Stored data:
================

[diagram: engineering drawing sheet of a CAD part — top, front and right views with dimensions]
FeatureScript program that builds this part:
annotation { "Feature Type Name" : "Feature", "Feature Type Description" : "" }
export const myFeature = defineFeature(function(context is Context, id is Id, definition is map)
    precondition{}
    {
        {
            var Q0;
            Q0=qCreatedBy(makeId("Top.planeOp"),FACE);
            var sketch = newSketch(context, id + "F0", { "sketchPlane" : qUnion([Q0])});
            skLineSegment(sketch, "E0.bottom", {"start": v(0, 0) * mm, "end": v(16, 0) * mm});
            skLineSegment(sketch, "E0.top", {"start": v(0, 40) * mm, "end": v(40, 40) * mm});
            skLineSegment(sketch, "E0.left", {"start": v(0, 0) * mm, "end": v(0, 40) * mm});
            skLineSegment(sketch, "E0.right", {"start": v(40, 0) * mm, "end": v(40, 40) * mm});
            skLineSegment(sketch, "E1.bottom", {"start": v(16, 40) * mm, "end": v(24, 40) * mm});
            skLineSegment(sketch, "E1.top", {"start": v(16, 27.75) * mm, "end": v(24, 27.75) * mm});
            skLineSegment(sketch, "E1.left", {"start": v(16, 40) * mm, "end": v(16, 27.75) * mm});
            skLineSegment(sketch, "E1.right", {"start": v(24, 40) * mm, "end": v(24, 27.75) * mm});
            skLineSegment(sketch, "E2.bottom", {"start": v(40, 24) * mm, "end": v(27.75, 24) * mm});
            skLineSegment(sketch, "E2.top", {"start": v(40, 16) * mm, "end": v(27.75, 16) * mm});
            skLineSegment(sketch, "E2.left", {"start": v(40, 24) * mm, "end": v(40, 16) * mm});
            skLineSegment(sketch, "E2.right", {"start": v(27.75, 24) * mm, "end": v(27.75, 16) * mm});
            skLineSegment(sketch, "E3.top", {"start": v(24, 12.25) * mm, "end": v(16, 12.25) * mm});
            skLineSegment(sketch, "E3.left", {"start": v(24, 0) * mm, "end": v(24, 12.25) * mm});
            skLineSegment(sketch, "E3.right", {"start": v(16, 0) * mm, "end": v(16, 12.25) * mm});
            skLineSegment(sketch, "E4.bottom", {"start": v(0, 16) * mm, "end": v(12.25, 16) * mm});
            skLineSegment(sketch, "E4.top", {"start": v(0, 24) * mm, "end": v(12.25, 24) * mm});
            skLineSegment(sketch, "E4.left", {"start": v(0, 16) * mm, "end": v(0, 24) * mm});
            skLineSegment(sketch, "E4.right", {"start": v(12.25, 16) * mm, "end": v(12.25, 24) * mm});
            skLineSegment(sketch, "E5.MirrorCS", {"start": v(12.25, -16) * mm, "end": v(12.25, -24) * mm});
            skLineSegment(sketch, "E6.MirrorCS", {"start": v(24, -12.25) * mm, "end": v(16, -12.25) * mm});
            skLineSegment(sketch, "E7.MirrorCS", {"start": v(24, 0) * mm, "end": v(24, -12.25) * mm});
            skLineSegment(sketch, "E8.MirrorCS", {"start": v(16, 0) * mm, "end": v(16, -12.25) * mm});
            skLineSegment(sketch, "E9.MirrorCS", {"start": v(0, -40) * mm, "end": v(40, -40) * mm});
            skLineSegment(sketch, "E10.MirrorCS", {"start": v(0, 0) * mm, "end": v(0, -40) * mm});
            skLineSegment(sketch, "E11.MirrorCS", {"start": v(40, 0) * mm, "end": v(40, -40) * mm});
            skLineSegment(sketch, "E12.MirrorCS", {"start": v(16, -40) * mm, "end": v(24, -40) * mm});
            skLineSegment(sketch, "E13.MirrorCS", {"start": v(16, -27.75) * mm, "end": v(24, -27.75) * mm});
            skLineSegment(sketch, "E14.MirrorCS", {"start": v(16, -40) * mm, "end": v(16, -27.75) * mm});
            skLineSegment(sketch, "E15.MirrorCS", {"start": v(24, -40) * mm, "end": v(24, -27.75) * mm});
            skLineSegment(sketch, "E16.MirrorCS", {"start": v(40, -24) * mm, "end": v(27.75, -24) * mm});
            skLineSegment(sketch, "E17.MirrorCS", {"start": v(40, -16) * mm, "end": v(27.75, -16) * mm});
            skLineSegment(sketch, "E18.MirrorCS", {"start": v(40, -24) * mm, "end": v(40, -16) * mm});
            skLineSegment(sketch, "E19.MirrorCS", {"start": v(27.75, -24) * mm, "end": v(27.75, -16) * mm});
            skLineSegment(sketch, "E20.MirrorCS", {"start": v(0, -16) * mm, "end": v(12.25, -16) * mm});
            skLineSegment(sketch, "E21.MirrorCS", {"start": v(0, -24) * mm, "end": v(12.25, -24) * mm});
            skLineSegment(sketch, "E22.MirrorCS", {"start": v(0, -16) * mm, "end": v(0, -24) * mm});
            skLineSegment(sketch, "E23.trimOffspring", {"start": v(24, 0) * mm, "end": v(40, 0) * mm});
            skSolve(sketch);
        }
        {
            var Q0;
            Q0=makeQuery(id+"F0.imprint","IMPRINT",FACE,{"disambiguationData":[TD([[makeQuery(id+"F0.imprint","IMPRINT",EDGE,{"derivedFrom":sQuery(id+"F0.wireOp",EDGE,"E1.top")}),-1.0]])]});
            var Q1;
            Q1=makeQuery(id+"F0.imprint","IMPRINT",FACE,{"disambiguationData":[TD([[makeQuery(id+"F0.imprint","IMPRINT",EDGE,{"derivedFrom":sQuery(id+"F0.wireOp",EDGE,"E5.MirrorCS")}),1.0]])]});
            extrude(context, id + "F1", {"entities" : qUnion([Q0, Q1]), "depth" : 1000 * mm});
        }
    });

================

Exercise | Reproduce word for word the lines of the listing, starting at its first line and ending at the line containing "export const myFeature", both included.

Written solution |
[diagram: engineering drawing sheet of a CAD part — top, front and right views with dimensions]
FeatureScript program that builds this part:
annotation { "Feature Type Name" : "Feature", "Feature Type Description" : "" }
export const myFeature = defineFeature(function(context is Context, id is Id, definition is map)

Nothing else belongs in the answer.